**EXTRACT TO READ**:
Assume a 401(k) profit sharing plan has all plan assets in a "daily" or allocated type of investment arrangement using an offering of mutual funds. The plan wants to offer separate money-managed accounts or self-directed brokerage accounts to participants with account balances of, say, $100,000 or more. The plan's HCEs would be the participants most likely to satisfy this requirement. Is this a problem? Does it create a benefits, rights and features problem? If so, is there another way to provide for an option like this?

Posted
The plan wants to offer separate money-managed accounts or self-directed brokerage accounts to participants with account balances of, say, $100,000 or more

If the Plan is setting the limit then it is a BRF and must be tested. The IRS has informally stated at an ASPA conference that if the account balance "floor" is set by a brokerage firm or an outside money manager there probably would not be a BRF issue.

**DATASET ENTRIES**:
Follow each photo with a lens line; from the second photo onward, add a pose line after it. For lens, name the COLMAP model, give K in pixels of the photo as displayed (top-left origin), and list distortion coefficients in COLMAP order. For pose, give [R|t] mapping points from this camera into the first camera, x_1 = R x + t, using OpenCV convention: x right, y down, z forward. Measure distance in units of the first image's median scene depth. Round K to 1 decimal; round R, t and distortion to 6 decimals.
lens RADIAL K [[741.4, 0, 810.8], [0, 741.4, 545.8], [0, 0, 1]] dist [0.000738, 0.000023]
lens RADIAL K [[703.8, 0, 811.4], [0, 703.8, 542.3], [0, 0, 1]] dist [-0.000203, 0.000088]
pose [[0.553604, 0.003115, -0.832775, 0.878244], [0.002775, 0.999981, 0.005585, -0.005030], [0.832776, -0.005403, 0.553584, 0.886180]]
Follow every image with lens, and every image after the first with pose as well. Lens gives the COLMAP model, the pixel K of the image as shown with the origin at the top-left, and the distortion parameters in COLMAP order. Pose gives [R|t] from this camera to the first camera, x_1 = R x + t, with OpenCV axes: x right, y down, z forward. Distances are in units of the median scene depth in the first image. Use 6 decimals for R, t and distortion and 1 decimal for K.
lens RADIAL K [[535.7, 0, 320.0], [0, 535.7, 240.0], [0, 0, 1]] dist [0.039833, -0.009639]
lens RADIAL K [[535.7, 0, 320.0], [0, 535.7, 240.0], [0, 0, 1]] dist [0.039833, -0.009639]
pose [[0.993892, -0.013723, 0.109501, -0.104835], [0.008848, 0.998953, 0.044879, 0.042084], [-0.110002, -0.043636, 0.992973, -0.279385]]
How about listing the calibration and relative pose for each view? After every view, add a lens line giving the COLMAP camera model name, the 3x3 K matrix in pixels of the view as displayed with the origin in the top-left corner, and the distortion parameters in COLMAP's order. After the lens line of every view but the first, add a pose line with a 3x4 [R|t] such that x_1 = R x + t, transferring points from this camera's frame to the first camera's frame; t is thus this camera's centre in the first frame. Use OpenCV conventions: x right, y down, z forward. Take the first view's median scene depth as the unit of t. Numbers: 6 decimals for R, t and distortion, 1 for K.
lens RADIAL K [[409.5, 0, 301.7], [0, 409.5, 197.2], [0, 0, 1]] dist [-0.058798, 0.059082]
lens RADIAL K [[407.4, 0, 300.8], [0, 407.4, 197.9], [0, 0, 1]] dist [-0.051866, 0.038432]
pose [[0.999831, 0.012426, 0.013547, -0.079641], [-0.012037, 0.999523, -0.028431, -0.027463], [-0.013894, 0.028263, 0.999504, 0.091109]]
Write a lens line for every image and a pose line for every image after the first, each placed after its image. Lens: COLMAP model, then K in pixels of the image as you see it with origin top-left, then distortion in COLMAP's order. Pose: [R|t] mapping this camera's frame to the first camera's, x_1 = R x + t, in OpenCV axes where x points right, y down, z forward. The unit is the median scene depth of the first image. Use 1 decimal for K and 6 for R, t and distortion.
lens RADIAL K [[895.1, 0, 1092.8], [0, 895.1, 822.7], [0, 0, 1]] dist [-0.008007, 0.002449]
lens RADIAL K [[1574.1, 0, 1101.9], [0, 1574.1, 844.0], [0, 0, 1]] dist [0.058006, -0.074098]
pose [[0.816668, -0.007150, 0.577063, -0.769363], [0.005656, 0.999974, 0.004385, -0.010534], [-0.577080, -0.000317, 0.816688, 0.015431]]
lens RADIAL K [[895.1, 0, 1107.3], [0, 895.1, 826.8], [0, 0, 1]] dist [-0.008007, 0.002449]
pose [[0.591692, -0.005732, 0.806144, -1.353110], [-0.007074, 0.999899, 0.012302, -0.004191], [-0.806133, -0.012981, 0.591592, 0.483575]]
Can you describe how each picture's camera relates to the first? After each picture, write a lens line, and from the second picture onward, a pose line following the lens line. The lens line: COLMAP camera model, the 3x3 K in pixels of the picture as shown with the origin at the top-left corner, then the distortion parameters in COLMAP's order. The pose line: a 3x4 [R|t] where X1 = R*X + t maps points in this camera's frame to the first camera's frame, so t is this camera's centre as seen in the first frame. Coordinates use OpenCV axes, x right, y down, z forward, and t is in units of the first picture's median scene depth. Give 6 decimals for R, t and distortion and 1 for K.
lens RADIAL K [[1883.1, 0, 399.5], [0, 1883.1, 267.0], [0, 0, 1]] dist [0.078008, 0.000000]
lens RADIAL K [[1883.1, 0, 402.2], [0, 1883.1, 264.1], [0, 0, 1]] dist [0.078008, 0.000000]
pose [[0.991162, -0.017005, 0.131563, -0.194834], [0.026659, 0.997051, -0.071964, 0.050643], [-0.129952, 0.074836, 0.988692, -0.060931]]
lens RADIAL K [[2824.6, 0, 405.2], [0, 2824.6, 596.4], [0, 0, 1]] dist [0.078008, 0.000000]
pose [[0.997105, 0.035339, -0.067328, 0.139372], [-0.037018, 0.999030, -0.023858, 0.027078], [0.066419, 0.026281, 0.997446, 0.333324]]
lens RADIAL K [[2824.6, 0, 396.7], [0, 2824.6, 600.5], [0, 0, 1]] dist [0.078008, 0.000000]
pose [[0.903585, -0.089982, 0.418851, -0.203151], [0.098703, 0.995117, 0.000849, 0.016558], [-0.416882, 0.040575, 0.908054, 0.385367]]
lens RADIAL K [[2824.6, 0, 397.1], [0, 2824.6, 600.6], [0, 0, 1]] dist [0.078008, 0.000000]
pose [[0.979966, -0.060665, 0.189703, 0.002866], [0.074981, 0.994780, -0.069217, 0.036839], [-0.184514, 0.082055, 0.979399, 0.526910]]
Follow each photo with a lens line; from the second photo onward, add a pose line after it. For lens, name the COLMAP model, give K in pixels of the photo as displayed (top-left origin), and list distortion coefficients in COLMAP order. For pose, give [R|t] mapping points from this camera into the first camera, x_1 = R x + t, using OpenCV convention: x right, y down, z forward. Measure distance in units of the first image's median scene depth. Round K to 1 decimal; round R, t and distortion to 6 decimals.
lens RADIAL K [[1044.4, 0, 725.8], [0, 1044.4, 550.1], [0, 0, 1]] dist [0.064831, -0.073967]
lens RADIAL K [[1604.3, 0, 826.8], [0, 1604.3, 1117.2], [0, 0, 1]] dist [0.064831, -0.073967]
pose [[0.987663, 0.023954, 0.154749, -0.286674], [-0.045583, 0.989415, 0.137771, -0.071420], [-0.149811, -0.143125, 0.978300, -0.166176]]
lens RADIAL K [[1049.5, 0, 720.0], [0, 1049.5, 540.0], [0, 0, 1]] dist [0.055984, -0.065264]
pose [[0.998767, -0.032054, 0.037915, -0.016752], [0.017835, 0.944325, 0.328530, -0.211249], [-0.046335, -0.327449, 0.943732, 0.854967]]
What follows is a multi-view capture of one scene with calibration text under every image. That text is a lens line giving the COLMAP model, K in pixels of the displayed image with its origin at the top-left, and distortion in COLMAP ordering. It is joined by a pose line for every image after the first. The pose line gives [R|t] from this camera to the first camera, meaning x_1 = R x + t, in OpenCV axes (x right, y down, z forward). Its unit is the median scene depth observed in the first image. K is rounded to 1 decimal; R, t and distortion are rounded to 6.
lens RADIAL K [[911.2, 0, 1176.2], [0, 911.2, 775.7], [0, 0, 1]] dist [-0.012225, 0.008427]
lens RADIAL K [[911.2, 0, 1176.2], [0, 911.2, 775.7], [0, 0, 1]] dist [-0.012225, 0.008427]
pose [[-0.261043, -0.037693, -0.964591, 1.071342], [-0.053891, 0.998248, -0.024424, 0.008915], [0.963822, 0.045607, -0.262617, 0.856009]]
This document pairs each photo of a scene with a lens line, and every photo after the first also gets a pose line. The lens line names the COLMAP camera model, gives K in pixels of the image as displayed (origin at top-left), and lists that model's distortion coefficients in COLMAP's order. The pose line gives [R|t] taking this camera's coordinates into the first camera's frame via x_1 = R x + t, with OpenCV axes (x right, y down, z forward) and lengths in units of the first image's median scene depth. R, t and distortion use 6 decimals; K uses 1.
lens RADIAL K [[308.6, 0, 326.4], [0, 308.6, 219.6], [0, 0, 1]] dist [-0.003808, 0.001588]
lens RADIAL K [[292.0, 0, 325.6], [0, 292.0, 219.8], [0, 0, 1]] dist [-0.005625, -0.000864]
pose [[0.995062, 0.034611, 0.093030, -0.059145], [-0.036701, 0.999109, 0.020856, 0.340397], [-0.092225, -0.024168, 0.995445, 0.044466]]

**WHAT TO WORK ON**:
**a)** In the 401(k) discussion, rewrite the paragraph beginning "If the Plan is setting the limit" as a short list that keeps its main facts.
**b)** Carry on the 401(k) discussion from the point where it stops.

**RESULTS FOR THE EXERCISE**:
**a)**
- If the plan itself sets the account balance limit, the limit is a benefit, right or feature (BRF) and must be tested.
- At an ASPA conference, the IRS informally said that a balance floor set by a brokerage firm or an outside money manager probably would not raise a BRF issue.

**b)**
Frankly I don't understand the IRS's reasoning. Its either a BRF or its not and its either discrminatorily available or its not. It seems that this could be easily manipulated. What if an insurance company selected by a Plan to provide annuities only wanted to write those annuities for balances of over $50,000. Do you think that you could offer an annuity distribution option on this basis without testing the BRF because it was a condition imposed by the insurance company rather than the Plan sponsor? (admittedly there may be some distinction between BRF's and optional forms of benefits).

Posted

Looking just at Reg. 1.401(a)(4)-4 and ignoring IRS officials' unofficial comments, I believe that this is a benefit, right, or feature that requires testing. The fact that the restriction might be imposed by a provider doesn't prevent it from being a BRF in my opinion.

I believe we've addressed this issue before in prior threads. You may try a search.

Posted

The BRF regs refer to terms and conditions provided under the plan. Some brokerage house set minimums that they will accept for individual accounts because smaller accounts are too expensive to set up and administer and this is not a term set by the employer under the plan. The practical problem is that the plan may be able to make the directed brokerage option available to participants with balances less than 100k but only at a higher price for trades, admin, etc. If there is a cost /benefit trade off is using a broker that sets a floor on directed brokerage accounts inherently discriminatory? Would a two tier pricing structure for accounts, eg., over/under 100k be a nondiscriminatory BRF because it makes directed brokerage available to all participants?